On est pris de vertige. Les décideurs devront brasser des masses de données considérables. Pour cela, les outils du big data pourront être exploités. Mais ces données objectives n’auront de sens que si les algorithmes intègrent les données subjectives et comportementales. Or celles-ci ne seront pas facilement récupérables. Leur fiabilité dépendra de la capacité de dépasser les simples projections des tendances récentes. Les périodes de crise cachent beaucoup de non-dit.
C’est à un véritable exercice d’aménagement du territoire « augmenté » qu’il va falloir se livrer.
C’est un enjeu politique majeur si l’on veut éviter qu’un autoritarisme de bon aloi ne propose de régler la chose par la contrainte.
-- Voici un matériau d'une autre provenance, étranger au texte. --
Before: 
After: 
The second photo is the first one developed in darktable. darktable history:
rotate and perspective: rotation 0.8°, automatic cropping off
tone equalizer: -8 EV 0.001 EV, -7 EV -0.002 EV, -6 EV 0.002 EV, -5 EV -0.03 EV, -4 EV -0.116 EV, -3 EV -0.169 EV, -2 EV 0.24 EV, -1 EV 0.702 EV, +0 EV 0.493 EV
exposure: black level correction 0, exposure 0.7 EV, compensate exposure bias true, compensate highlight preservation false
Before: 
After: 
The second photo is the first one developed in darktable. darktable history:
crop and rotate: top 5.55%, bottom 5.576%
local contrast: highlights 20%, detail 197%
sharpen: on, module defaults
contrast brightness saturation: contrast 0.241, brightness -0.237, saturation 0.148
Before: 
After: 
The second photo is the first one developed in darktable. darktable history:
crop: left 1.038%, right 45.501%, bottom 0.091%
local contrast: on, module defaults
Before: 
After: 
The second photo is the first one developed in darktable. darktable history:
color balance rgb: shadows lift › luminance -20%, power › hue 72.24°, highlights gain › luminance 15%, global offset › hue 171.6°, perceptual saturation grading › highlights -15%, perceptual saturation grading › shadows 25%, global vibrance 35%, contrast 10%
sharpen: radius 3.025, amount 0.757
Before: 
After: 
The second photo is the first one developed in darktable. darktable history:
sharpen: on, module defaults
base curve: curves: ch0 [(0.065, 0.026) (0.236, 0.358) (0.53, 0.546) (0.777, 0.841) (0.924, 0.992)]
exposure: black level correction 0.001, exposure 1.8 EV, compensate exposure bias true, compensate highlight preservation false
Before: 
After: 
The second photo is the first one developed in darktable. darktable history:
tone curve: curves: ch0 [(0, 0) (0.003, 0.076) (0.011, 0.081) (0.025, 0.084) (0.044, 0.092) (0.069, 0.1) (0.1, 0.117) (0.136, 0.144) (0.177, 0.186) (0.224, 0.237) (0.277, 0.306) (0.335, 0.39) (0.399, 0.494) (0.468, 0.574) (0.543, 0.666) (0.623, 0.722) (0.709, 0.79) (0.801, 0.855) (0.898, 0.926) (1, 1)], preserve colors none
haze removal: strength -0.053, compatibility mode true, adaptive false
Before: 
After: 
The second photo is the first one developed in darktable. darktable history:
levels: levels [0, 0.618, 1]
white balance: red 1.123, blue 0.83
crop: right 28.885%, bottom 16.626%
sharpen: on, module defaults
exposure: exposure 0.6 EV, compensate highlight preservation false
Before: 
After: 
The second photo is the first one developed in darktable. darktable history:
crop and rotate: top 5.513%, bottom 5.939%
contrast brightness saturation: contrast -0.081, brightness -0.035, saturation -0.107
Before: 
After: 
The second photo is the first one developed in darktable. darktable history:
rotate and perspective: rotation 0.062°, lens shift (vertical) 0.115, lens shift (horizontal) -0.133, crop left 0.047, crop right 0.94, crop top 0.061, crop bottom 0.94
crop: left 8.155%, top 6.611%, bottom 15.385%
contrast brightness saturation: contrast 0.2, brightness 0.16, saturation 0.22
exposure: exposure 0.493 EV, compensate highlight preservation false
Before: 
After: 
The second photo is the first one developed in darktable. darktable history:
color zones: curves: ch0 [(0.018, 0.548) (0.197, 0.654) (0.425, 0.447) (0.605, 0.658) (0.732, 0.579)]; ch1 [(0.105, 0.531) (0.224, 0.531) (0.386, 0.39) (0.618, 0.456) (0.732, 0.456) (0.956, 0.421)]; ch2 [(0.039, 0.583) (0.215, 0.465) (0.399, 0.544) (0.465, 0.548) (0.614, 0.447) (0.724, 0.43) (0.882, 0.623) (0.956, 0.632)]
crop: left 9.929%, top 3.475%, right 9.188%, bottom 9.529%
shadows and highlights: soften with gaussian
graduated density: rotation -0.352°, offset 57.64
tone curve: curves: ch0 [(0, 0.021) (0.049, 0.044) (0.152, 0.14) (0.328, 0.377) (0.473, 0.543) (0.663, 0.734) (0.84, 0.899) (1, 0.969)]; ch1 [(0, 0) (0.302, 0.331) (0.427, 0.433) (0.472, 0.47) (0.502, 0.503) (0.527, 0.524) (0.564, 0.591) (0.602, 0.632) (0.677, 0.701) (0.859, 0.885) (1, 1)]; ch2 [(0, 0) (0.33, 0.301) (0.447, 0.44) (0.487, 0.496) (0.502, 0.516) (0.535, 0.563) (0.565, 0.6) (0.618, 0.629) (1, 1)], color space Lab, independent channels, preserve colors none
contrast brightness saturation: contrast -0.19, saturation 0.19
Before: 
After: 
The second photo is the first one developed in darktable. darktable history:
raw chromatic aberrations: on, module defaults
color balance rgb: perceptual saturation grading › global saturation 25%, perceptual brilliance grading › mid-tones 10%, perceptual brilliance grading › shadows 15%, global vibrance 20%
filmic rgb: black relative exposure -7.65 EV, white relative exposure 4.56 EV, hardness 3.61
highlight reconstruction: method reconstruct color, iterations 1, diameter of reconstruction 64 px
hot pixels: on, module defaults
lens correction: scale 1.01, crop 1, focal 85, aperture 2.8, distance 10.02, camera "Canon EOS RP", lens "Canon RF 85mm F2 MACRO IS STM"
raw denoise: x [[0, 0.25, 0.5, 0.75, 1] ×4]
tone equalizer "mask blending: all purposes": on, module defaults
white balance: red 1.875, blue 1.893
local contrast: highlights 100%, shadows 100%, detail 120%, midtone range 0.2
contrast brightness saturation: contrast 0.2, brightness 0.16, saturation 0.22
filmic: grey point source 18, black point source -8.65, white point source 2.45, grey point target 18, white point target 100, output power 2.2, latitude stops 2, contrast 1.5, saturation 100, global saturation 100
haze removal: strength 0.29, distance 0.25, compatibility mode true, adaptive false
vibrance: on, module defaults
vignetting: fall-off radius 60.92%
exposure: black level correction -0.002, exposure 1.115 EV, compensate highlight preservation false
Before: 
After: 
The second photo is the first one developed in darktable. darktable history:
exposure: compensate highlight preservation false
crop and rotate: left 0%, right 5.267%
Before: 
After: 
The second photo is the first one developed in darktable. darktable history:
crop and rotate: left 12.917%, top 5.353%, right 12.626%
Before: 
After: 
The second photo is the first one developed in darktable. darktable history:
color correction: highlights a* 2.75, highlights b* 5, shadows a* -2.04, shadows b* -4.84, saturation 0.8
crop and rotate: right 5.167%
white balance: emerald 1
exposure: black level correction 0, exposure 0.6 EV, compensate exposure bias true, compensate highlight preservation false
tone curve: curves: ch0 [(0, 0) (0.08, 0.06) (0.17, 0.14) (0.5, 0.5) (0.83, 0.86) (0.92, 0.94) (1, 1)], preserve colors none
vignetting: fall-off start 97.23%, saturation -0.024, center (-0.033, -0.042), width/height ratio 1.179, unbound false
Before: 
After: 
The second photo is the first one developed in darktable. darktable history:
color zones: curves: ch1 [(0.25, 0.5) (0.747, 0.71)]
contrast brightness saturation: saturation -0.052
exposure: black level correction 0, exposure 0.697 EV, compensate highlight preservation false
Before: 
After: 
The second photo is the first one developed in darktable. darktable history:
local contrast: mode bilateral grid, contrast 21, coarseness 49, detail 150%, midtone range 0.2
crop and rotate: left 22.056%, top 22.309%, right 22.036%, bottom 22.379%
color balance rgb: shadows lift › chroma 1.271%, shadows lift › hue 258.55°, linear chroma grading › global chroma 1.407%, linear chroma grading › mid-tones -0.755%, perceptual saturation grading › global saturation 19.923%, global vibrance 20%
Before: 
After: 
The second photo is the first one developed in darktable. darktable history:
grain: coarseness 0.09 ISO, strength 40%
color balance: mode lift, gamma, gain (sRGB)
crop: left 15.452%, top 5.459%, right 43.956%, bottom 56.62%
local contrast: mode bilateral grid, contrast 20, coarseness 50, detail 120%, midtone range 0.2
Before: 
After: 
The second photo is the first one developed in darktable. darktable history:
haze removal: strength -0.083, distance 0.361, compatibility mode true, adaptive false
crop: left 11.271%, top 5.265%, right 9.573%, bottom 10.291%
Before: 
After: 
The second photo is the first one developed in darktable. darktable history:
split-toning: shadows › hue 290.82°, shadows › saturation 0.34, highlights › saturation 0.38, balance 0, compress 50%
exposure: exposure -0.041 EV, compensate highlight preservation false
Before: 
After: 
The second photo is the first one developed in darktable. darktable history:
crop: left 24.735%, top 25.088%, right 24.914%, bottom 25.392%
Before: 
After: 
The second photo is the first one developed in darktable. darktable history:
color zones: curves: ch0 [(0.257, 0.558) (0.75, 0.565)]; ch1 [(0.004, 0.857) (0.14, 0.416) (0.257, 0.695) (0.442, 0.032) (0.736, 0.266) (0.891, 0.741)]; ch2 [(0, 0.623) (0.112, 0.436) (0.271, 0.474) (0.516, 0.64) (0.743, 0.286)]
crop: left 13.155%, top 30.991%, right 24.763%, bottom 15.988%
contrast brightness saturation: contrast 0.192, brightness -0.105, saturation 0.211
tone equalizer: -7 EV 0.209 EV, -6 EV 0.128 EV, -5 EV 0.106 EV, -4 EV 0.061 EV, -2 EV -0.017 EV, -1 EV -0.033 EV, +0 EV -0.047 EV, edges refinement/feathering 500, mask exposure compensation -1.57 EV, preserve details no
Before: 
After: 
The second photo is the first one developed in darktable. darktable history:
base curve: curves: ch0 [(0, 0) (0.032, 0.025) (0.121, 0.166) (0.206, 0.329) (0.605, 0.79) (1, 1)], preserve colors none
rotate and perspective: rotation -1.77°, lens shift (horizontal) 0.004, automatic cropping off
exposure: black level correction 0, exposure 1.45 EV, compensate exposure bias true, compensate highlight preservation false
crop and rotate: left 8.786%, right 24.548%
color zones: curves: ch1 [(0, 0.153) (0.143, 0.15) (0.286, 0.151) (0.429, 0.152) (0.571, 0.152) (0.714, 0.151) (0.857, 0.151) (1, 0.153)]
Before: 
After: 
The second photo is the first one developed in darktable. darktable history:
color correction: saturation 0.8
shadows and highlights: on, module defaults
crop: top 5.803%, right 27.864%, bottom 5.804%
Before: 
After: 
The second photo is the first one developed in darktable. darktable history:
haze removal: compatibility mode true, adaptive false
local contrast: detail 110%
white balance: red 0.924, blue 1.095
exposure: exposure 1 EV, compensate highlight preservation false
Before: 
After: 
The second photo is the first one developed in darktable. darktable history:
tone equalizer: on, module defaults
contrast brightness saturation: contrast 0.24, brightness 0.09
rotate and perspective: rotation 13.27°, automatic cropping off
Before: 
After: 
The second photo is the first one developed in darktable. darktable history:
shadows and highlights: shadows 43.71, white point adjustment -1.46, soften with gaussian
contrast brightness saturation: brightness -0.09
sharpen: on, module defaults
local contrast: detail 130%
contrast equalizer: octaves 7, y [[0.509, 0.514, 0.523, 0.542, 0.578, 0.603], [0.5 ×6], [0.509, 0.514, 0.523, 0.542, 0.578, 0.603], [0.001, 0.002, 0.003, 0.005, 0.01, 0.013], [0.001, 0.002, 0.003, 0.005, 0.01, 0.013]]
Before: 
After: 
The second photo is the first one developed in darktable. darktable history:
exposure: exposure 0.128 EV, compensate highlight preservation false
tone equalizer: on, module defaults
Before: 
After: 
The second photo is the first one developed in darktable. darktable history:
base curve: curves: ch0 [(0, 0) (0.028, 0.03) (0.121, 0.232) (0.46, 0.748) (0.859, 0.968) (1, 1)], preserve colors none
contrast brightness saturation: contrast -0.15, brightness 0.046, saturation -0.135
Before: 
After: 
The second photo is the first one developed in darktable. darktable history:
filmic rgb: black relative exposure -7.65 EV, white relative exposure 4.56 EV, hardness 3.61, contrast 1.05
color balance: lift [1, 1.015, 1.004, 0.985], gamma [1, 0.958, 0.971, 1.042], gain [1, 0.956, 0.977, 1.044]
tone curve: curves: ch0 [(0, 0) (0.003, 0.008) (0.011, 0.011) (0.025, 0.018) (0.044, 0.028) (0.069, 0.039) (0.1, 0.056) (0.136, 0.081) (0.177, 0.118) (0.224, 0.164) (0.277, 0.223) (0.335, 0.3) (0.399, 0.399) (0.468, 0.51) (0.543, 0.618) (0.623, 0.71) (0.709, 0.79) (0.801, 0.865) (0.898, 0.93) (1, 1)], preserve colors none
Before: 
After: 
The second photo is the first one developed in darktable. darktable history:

C’est ce que vise le psychanalyste Charles Melman : « Quand nous en serons là la crise sera politique et on peut prévoir le référendum, pourquoi pas d’initiative populaire, qui nous donnera un général, nous fera retrouver le sens du général. Ce sera le prix payé par “la culture” pour avoir préféré ignorer la psychanalyse, Lacan entre autres ».
Peut-être, au plan politique, est-ce l’enjeu et le temps pour la social-démocratie de se réinventer ?
Ce contexte ouvre un champ neuf à la possibilité d’un modèle productif écologique et social. Il faut ajouter que cela nécessite une grande phase de décentralisation réelle. C’est dans la proximité que la plasticité nécessaire aux trois propositions de « dissuasion de souveraineté », « de revenu de responsabilité climatique » et de « revenu contributif de créativité », peut prendre toute sa place. Ma proposition réconcilie ainsi relance keynésienne et destruction/innovation schumpeterienne.
On note l’importance des données et de l’hybridation entre technologies des algorithmes et désirs des citoyens, du vivant, pour inventer ce monde d’Après.